Zeilensprung, 1 Kanal Videoinstallation, 2001, 15 min. (Loop)
In den Abend- und Nachstunden wird "Das Große Fenster" des ARD-Hauptstadtstudios in der Berliner Wilhelmstraße zu einem großen Fernsehbildschirm: Dem laufenden Fernsehprogramm wird alle 48 Sekunden ein Bild entnommen und durch eine Rückprojektion auf der großen Glasfläche wieder- gegeben.
Das menschliche Auge nimmt das Fernsehbild, das sich aus zwei Halbbildern zusammensetzt, wegen der hohen Geschwindigkeit der Übertragung als ein Bild wahr. Das erste Halbbild besteht aus den ungeraden Zeilen und das zweite Halbbild aus den geraden. Wenn der Kathoden- strahl das Ende einer Zeile erreicht hat und zum Anfang der folgenden wechselt, wird dieser Vorgang als Zeilensprung bezeichnet. Bei der Installation durchläuft ein simulierter Kathodenstrahl das Bild und vollzieht den Zeilensprung nach. Das Verfahren wurde um den Faktor sechs vergröbert, um eine klare Darstellung zu gewähren.

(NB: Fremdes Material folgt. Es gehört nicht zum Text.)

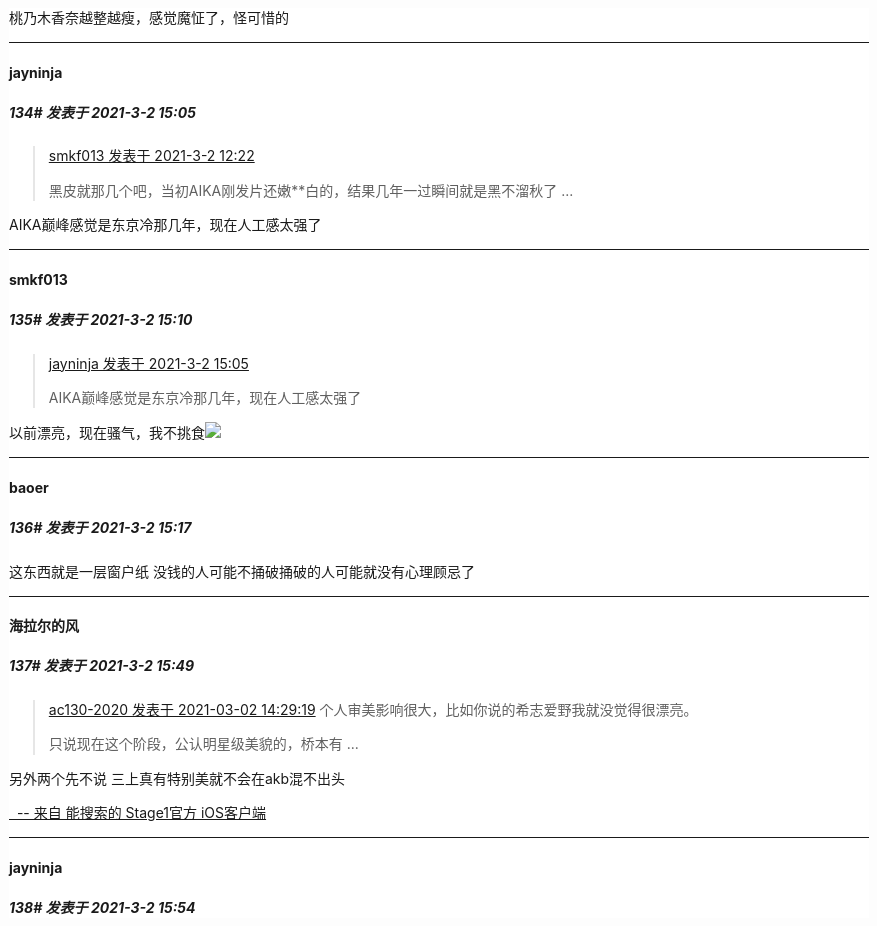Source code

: 
桃乃木香奈越整越瘦，感觉魔怔了，怪可惜的


*****

####  jayninja  
##### 134#       发表于 2021-3-2 15:05


<blockquote><a href="httphttps://bbs.saraba1st.com/2b/forum.php?mod=redirect&amp;goto=findpost&amp;pid=50485116&amp;ptid=1990248" target="_blank">smkf013 发表于 2021-3-2 12:22</a>

黑皮就那几个吧，当初AIKA刚发片还嫩**白的，结果几年一过瞬间就是黑不溜秋了 ...</blockquote>
AIKA巅峰感觉是东京冷那几年，现在人工感太强了


*****

####  smkf013  
##### 135#       发表于 2021-3-2 15:10


<blockquote><a href="httphttps://bbs.saraba1st.com/2b/forum.php?mod=redirect&amp;goto=findpost&amp;pid=50486716&amp;ptid=1990248" target="_blank">jayninja 发表于 2021-3-2 15:05</a>

AIKA巅峰感觉是东京冷那几年，现在人工感太强了</blockquote>
以前漂亮，现在骚气，我不挑食<img src="https://static.saraba1st.com/image/smiley/face2017/075.png" referrerpolicy="no-referrer">


*****

####  baoer  
##### 136#       发表于 2021-3-2 15:17


这东西就是一层窗户纸 没钱的人可能不捅破捅破的人可能就没有心理顾忌了


*****

####  海拉尔的风  
##### 137#       发表于 2021-3-2 15:49


<blockquote><a href="httphttps://bbs.saraba1st.com/2b/forum.php?mod=redirect&amp;goto=findpost&amp;pid=50486383&amp;ptid=1990248" target="_blank">ac130-2020 发表于 2021-03-02 14:29:19</a>
个人审美影响很大，比如你说的希志爱野我就没觉得很漂亮。

只说现在这个阶段，公认明星级美貌的，桥本有 ...</blockquote>另外两个先不说
三上真有特别美就不会在akb混不出头

[  -- 来自 能搜索的 Stage1官方 iOS客户端](https://itunes.apple.com/fi/app/saraba1st/id1221237470?mt=8)


*****

####  jayninja  
##### 138#       发表于 2021-3-2 15:54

Auf diese Weise baut sich alle 48 Sekunden ein neues Bild auf, das sich mit den vorausgegangenen Bildern vermischt und sie überlagert.
Die Arbeit bezieht sich direkt auf die Rolle, die Medien in unserer Wahrnehmung und Gesellschaft spielen. In der Verlangsamung des technischen Aufbaus des Fernsehbildes untersucht die Künstlerin die Konstruktion des Sehens und Erinnerns. Der Zuschauer sieht nie nur ein Bild, sondern immer Überlagerungen alter und neuer Teile.
Daraus bildet sich erst in der Synthese eine Wahrnehmung des Ganzen. Im Bezug auf das Fernsehen mit seinem Anspruch auf authentische und wahrheitsgetreue Abbildung der Welt entwickelt das Konzept seine besondere Relevanz.